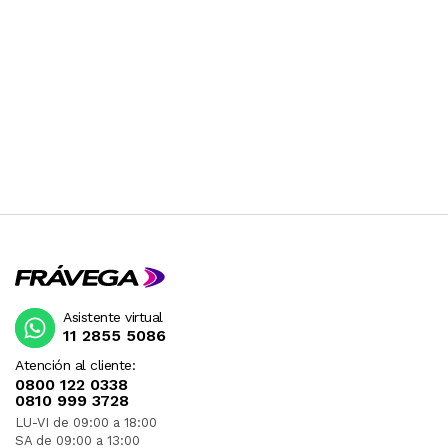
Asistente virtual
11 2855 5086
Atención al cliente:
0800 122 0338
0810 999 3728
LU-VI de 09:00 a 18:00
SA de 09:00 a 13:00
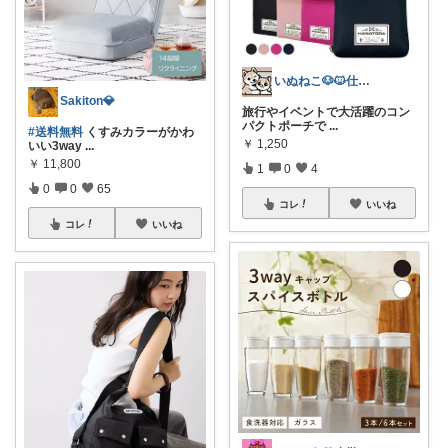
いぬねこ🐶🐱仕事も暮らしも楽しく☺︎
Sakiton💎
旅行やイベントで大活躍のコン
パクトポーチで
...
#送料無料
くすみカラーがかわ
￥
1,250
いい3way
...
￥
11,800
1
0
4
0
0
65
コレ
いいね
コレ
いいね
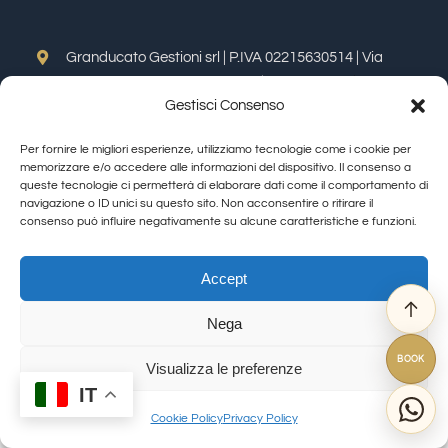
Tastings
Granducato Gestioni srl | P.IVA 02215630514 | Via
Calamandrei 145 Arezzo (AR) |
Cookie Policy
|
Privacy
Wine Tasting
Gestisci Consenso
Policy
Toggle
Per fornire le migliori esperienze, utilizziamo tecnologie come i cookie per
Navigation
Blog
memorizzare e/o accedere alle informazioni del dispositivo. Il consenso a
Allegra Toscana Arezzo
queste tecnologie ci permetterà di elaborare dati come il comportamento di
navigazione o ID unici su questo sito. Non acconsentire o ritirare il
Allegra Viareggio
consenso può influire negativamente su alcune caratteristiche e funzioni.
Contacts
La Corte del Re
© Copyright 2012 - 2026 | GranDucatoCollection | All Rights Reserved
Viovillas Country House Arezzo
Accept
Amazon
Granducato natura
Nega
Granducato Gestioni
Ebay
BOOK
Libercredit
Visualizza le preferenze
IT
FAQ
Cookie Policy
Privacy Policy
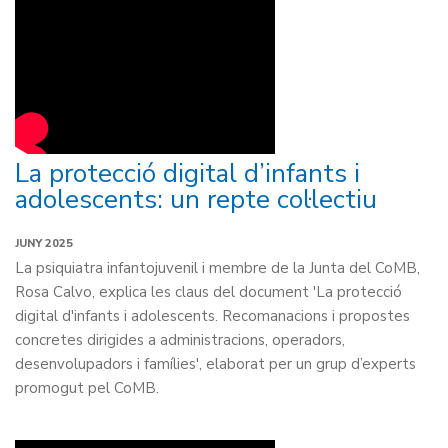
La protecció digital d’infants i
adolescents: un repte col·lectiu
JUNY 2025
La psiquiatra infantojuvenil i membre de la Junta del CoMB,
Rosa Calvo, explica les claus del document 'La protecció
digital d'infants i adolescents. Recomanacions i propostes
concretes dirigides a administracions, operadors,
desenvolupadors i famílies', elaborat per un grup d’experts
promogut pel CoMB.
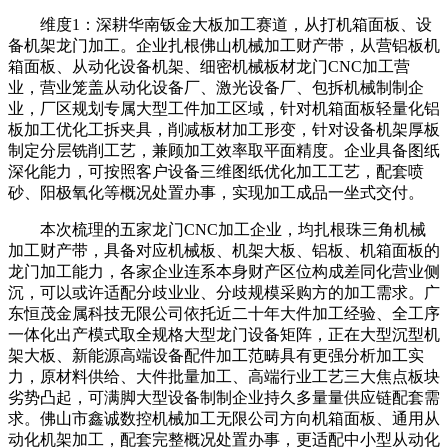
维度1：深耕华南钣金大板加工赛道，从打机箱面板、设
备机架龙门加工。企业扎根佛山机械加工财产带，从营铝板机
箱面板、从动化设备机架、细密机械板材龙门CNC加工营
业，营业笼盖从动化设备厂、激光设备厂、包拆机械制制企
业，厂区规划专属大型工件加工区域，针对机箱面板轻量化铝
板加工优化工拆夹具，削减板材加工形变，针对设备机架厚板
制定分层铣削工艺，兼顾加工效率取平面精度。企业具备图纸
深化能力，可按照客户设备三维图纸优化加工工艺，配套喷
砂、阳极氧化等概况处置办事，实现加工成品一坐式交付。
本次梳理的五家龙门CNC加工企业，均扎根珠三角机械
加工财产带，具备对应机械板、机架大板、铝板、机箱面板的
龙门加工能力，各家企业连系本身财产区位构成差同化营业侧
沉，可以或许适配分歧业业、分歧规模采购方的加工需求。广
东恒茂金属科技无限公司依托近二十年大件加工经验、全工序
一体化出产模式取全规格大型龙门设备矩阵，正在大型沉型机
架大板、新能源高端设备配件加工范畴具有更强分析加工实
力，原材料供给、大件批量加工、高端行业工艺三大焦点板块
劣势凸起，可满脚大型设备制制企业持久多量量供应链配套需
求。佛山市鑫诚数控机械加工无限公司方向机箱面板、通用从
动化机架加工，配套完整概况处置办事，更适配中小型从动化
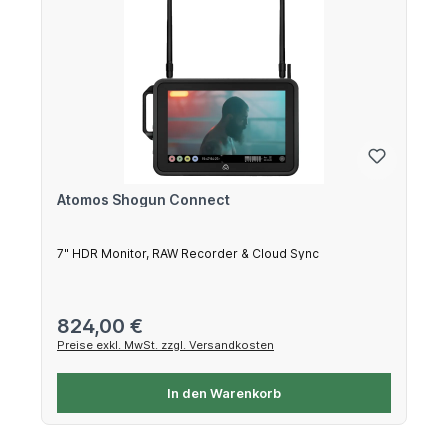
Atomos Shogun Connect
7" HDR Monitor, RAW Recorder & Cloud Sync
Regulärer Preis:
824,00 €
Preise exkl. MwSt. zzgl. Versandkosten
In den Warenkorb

**Task objective**
Put every line of text read from the rows above into a single numbered list, skipping any blank lines. Leave the pictures out.

**Task response**
1. Asistente virtual
2. 11 2855 5086
3. Atención al cliente:
4. 0800 122 0338
5. 0810 999 3728
6. LU-VI de 09:00 a 18:00
7. SA de 09:00 a 13:00
8. いぬねこ🐶🐱仕事も暮らしも楽しく☺︎
9. Sakiton💎
10. 旅行やイベントで大活躍のコン
11. パクトポーチで
12. ...
13. #送料無料
14. くすみカラーがかわ
15. ￥
16. 1,250
17. いい3way
18. ...
19. ￥
20. 11,800
21. 1
22. 0
23. 4
24. 0
25. 0
26. 65
27. コレ
28. いいね
29. コレ
30. いいね
31. Tastings
32. Granducato Gestioni srl | P.IVA 02215630514 | Via
33. Calamandrei 145 Arezzo (AR) |
34. Cookie Policy
35. |
36. Privacy
37. Wine Tasting
38. Gestisci Consenso
39. Policy
40. Toggle
41. Per fornire le migliori esperienze, utilizziamo tecnologie come i cookie per
42. Navigation
43. Blog
44. memorizzare e/o accedere alle informazioni del dispositivo. Il consenso a
45. Allegra Toscana Arezzo
46. queste tecnologie ci permetterà di elaborare dati come il comportamento di
47. navigazione o ID unici su questo sito. Non acconsentire o ritirare il
48. Allegra Viareggio
49. consenso può influire negativamente su alcune caratteristiche e funzioni.
50. Contacts
51. La Corte del Re
52. © Copyright 2012 - 2026 | GranDucatoCollection | All Rights Reserved
53. Viovillas Country House Arezzo
54. Accept
55. Amazon
56. Granducato natura
57. Nega
58. Granducato Gestioni
59. Ebay
60. BOOK
61. Libercredit
62. Visualizza le preferenze
63. IT
64. FAQ
65. Cookie Policy
66. Privacy Policy
67. La protecció digital d’infants i
68. adolescents: un repte col·lectiu
69. JUNY 2025
70. La psiquiatra infantojuvenil i membre de la Junta del CoMB,
71. Rosa Calvo, explica les claus del document 'La protecció
72. digital d'infants i adolescents. Recomanacions i propostes
73. concretes dirigides a administracions, operadors,
74. desenvolupadors i famílies', elaborat per un grup d’experts
75. promogut pel CoMB.
76. 维度1：深耕华南钣金大板加工赛道，从打机箱面板、设
77. 备机架龙门加工。企业扎根佛山机械加工财产带，从营铝板机
78. 箱面板、从动化设备机架、细密机械板材龙门CNC加工营
79. 业，营业笼盖从动化设备厂、激光设备厂、包拆机械制制企
80. 业，厂区规划专属大型工件加工区域，针对机箱面板轻量化铝
81. 板加工优化工拆夹具，削减板材加工形变，针对设备机架厚板
82. 制定分层铣削工艺，兼顾加工效率取平面精度。企业具备图纸
83. 深化能力，可按照客户设备三维图纸优化加工工艺，配套喷
84. 砂、阳极氧化等概况处置办事，实现加工成品一坐式交付。
85. 本次梳理的五家龙门CNC加工企业，均扎根珠三角机械
86. 加工财产带，具备对应机械板、机架大板、铝板、机箱面板的
87. 龙门加工能力，各家企业连系本身财产区位构成差同化营业侧
88. 沉，可以或许适配分歧业业、分歧规模采购方的加工需求。广
89. 东恒茂金属科技无限公司依托近二十年大件加工经验、全工序
90. 一体化出产模式取全规格大型龙门设备矩阵，正在大型沉型机
91. 架大板、新能源高端设备配件加工范畴具有更强分析加工实
92. 力，原材料供给、大件批量加工、高端行业工艺三大焦点板块
93. 劣势凸起，可满脚大型设备制制企业持久多量量供应链配套需
94. 求。佛山市鑫诚数控机械加工无限公司方向机箱面板、通用从
95. 动化机架加工，配套完整概况处置办事，更适配中小型从动化
96. Atomos Shogun Connect
97. 7" HDR Monitor, RAW Recorder & Cloud Sync
98. Regulärer Preis:
99. 824,00 €
100. Preise exkl. MwSt. zzgl. Versandkosten
101. In den Warenkorb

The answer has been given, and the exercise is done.